Across their portfolio, Hillrom has 1.3 million devices connected, or connectable, to their ecosystem. Groetelaars explained that these can range from care settings in acute care environments, medical-surgical in the ICU or OR, primary care, and respiratory care use.
"We're in all of those care settings from acute to the office to retail to the home and what we're really pulling together is having a way to continuously, across those care settings, monitor patients and improve patient care," he explained.
With the pandemic shifting care to the home, Groetelaars expressed his belief that this will be part of a permanent shift, especially as companies work to improve care access in the retail sphere.
"Once things return to a post-pandemic environment, whatever that might look like, there'll probably be some natural return to conventional face-to-face in-person care, but I think the telehealth horse has left the proverbial barn and is never to return," he said.
With a shift of CMS regulations moving to reimburse higher acuity levels out of the home, Groetelaars finds it to be the beginning of the change to more convenient environments like the home and retail.
According to Groetelaars, innovation and connected devices are the start of digital being used for patients to interact with specialists. By adding digital intelligence, data will be able to be connected in a productive and meaningful way.
"I think this whole space is clearly taking off. It's an exciting time to think about the future of healthcare in these new settings and how smartphones and connected devices and digital technology is really going to help enable the future," he said.
However, asking clinicians to draw data from various remote devices may increase the risk of provider burnout. When approaching new products, Hillrom works to consider clinician experiences to ensure that the products will be a workflow enhancement rather than a burden.
"It really starts with understanding, being in the shoes of those clinicians, whether it's a doctor, a nurse, or other caregivers, and understanding their workflow--how you integrate into that workflow without being disruptive to them and then enhancing their experience as a caregiver," he said.
In considering staff experience, Groetelaars explained how Hillrom navigated a shift to remote work. While their office-based employees moved to home offices, employees in manufacturing and field service roles could not work remotely; however, safety protocols were quickly instituted.

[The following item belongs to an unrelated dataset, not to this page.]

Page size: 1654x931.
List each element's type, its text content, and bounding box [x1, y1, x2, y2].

"The commitment and dedication of the employees to work at all hours and make themselves available showed that real grit and determination to continue to fulfill our mission for patients and caregivers on the front line. It was a mission moment for most of our employees to really feel like we had an important role to play," he explained.

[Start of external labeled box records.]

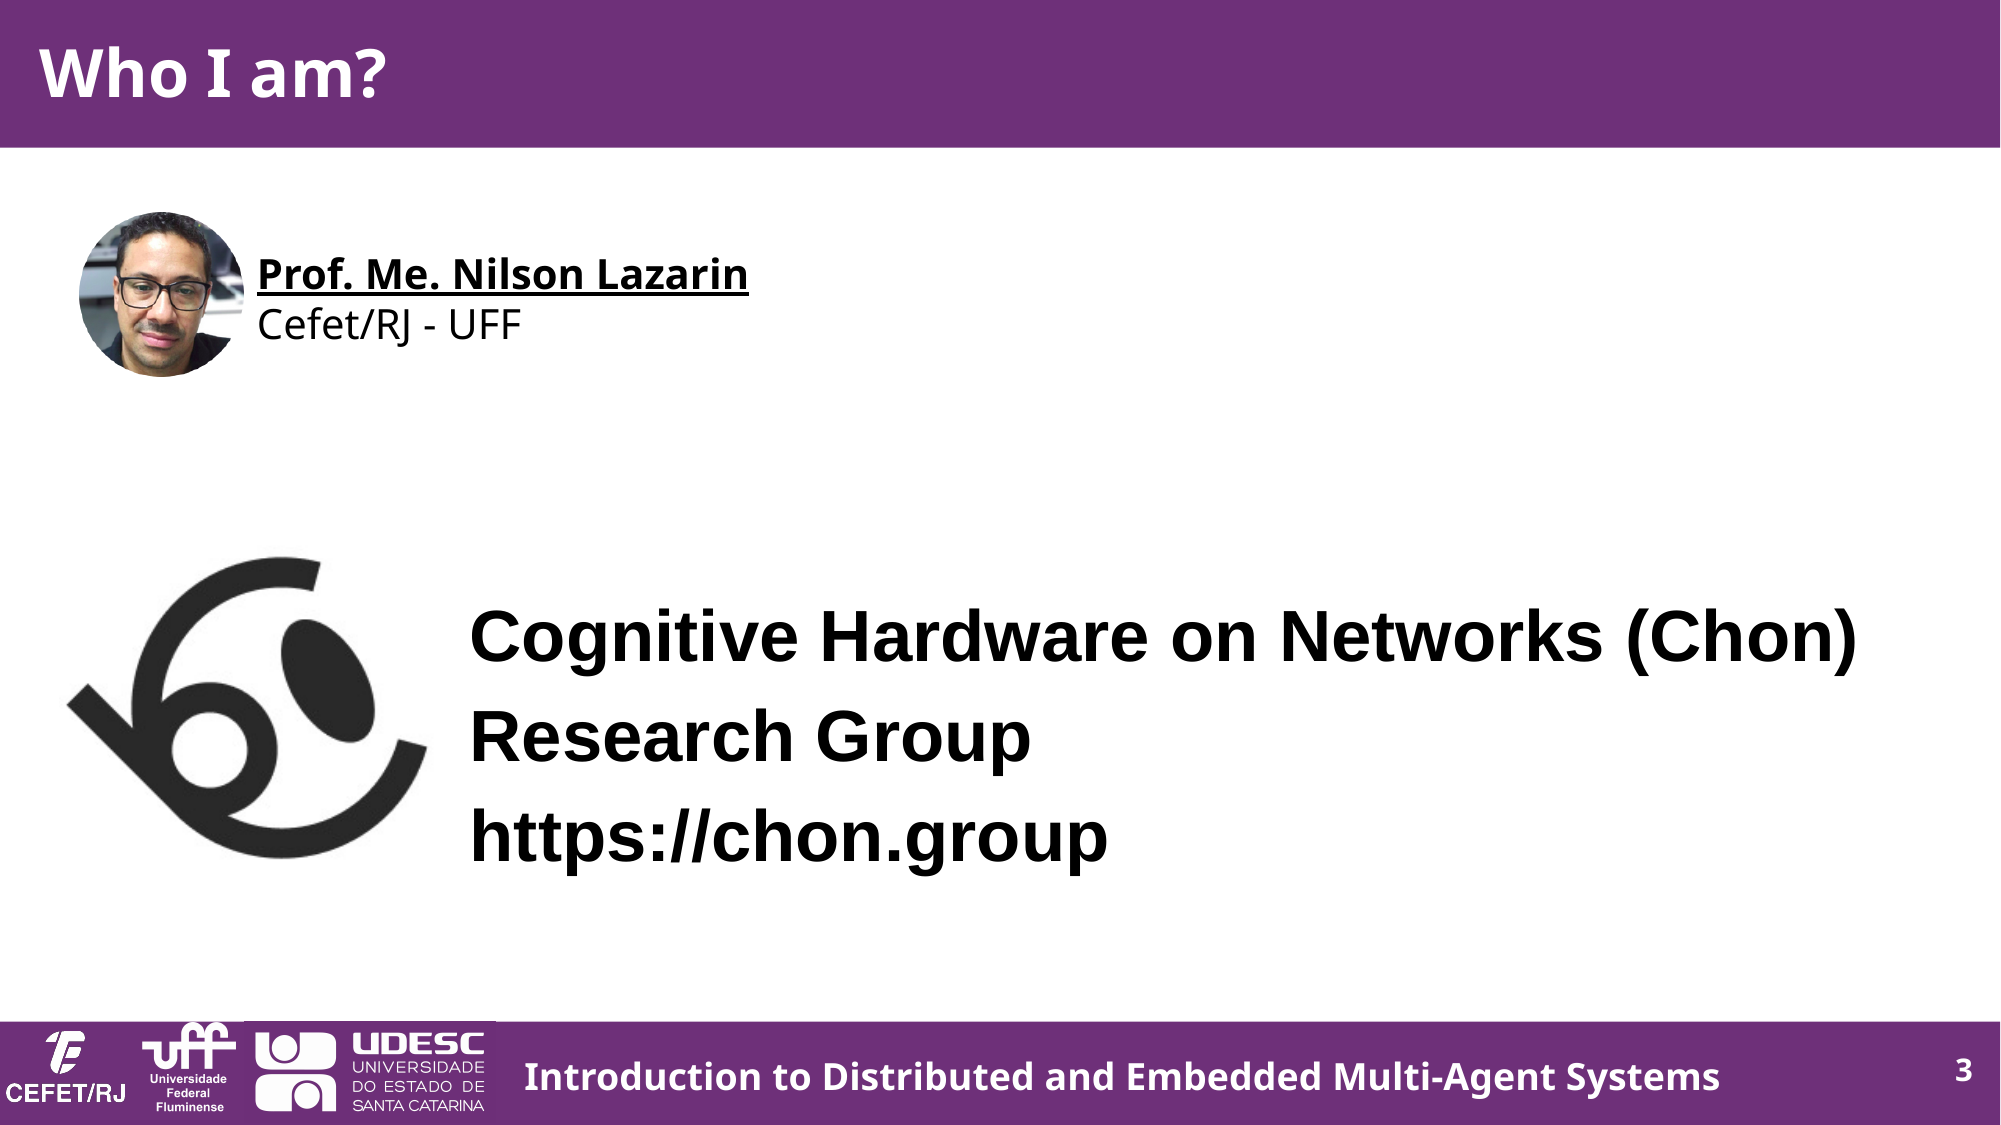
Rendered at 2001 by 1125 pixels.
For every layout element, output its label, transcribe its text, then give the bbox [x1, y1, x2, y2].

picture [64, 206, 254, 384]
picture [244, 1021, 496, 1123]
text_box Cognitive Hardware on Networks (Chon) Research Group https://chon.group [454, 561, 1932, 945]
text_box Prof. Me. Nilson Lazarin Cefet/RJ - UFF [242, 240, 827, 355]
text_box Who I am? [25, 23, 1999, 119]
picture [6, 1009, 125, 1125]
picture [141, 1021, 237, 1117]
picture [59, 537, 443, 892]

As these employees continue to work hard, Hillrom has been conscientious in the last year to support them with resources. According to Groetelaars, they were surprised to see that employee engagement increased during the pandemic.

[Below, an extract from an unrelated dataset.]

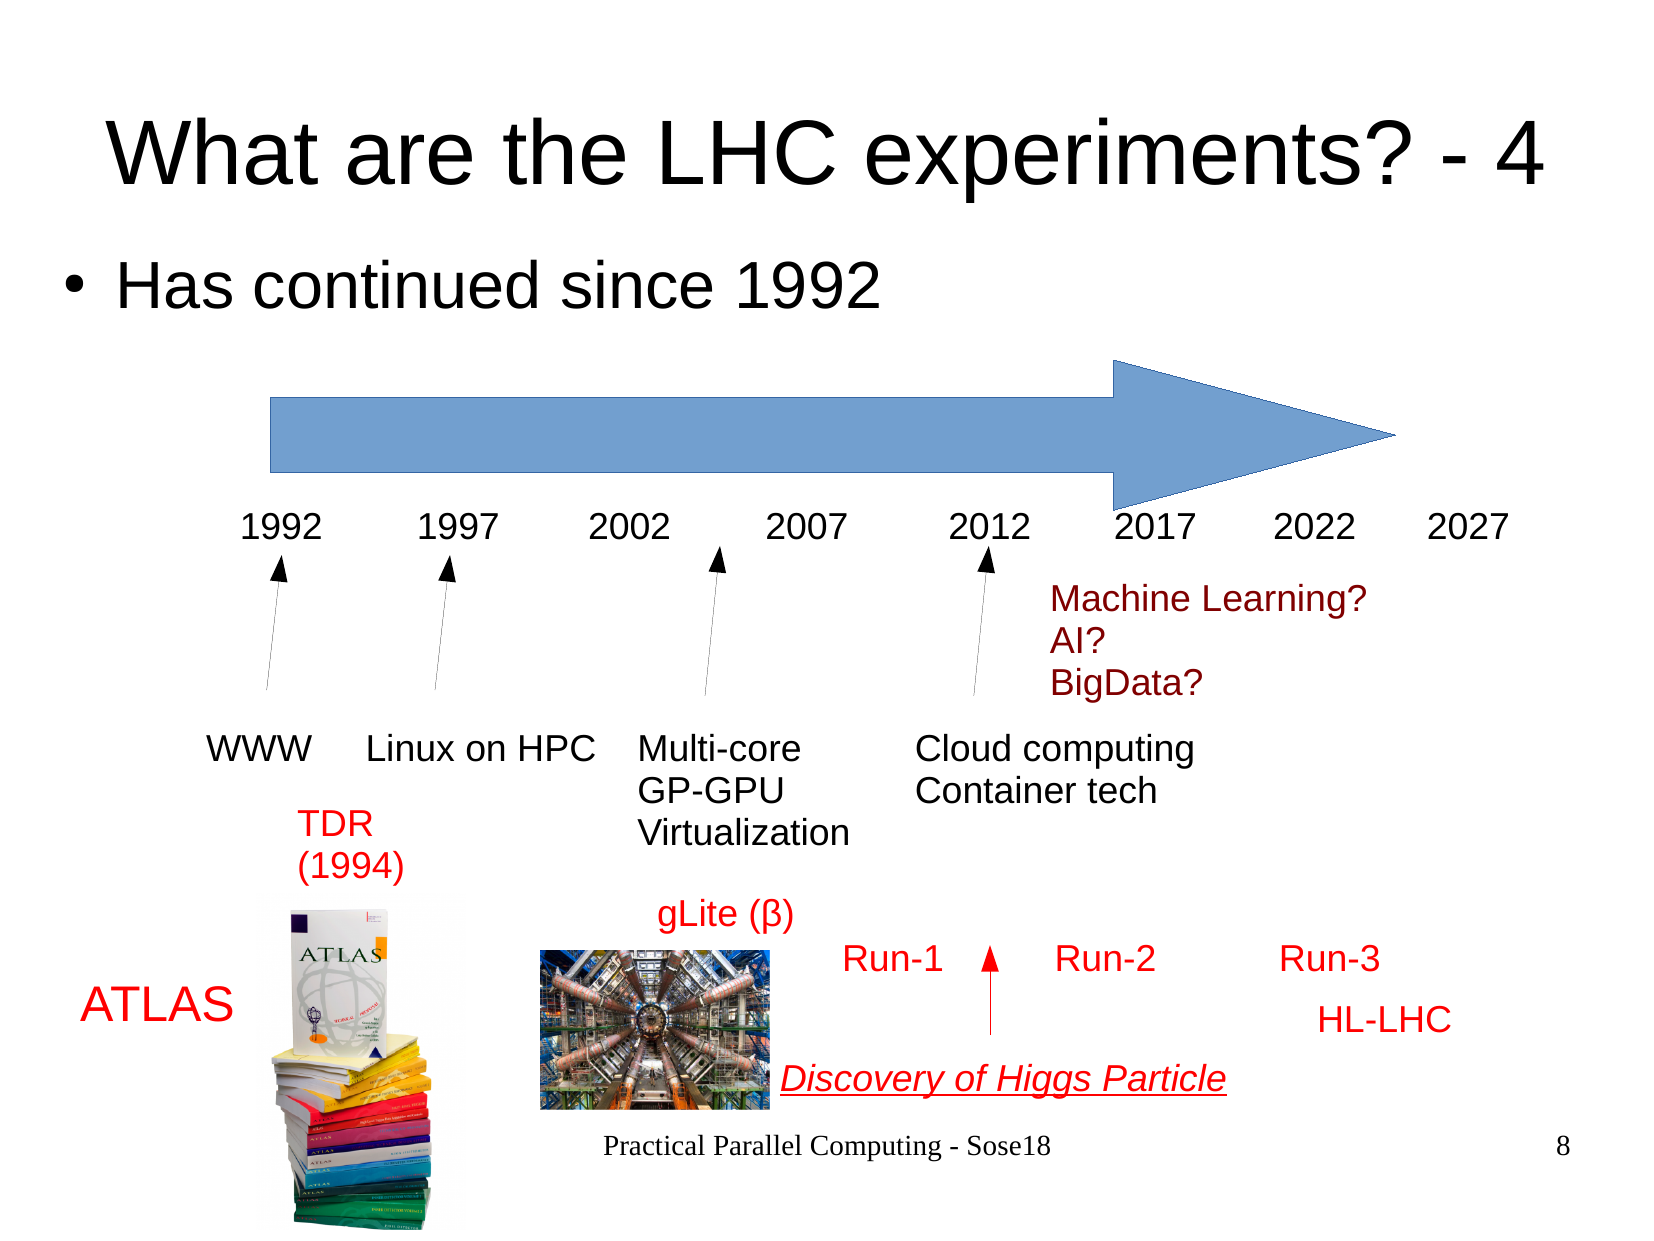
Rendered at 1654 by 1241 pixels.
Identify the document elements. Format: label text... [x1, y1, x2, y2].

"When you have kind of a purpose like that in the organization, people feel like they're contributing to the pandemic and not suffering from it. And I think that made a big difference for us, as well as some of the other things that we did for all of our employees," he said.
Looking at the pandemic’s impact upon Hillrom, it has catapulted them into a digital environment where they can collaborate with 10,000 employees across the globe. However, they hope to move towards a hybrid model as employees wish for human interaction at the office.
As for what's next for Hillrom and healthcare, Groetelaars said he expects there will be increased attention paid to cybersecurity, interoperability, and ensuring the trust of data as money flows into health technology and its innovation, .
Additionally, the workflow, patient experience, patient engagement, and diagnostic quality will continue to increase. According to Groetelaars, Hillrom has invested both organically and inorganically to discover how the company can play a more prominent role in certain disease-area states.
It is important for Hillrom to know its roots and identify its strengths to stay as a leader, explained Groetelaars. While they are a trusted brand among nurses and physicians, they have a gap with CIOs. They myst work to have their name recognized as a connected care company, especially as that aspect of their business continues to grow rapidly.
By proving Hillrom can bring real-time patient monitoring solutions in the home and hospital that reduce costs and improve the experience, the company will shine.